Work to complete> Write every entry out again exactly, please, and skip the pictures.

The records>

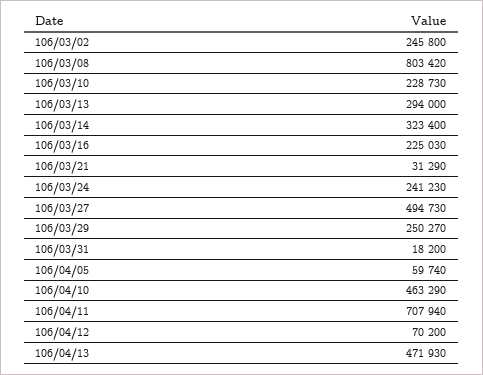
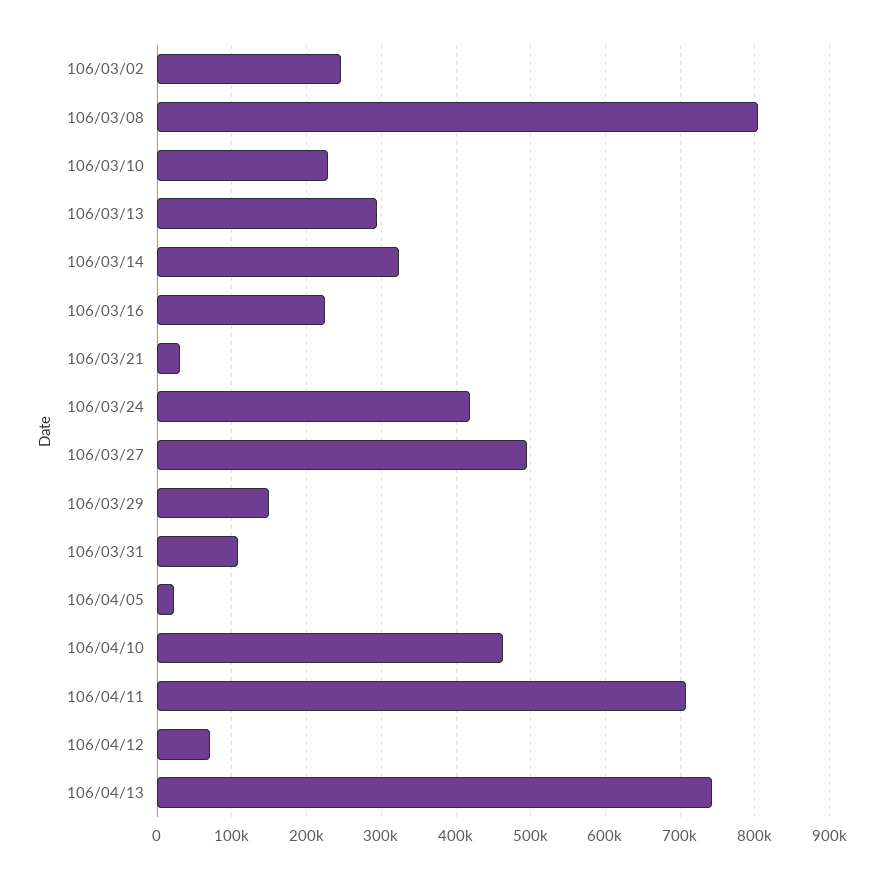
106/03/24: 241230 -> 420000
106/03/29: 250270 -> 150000
106/03/31: 18200 -> 110000
106/04/05: 59740 -> 20000
106/04/13: 471930 -> 740000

Written solution>
106/03/24: 241230 -> 420000
106/03/29: 250270 -> 150000
106/03/31: 18200 -> 110000
106/04/05: 59740 -> 20000
106/04/13: 471930 -> 740000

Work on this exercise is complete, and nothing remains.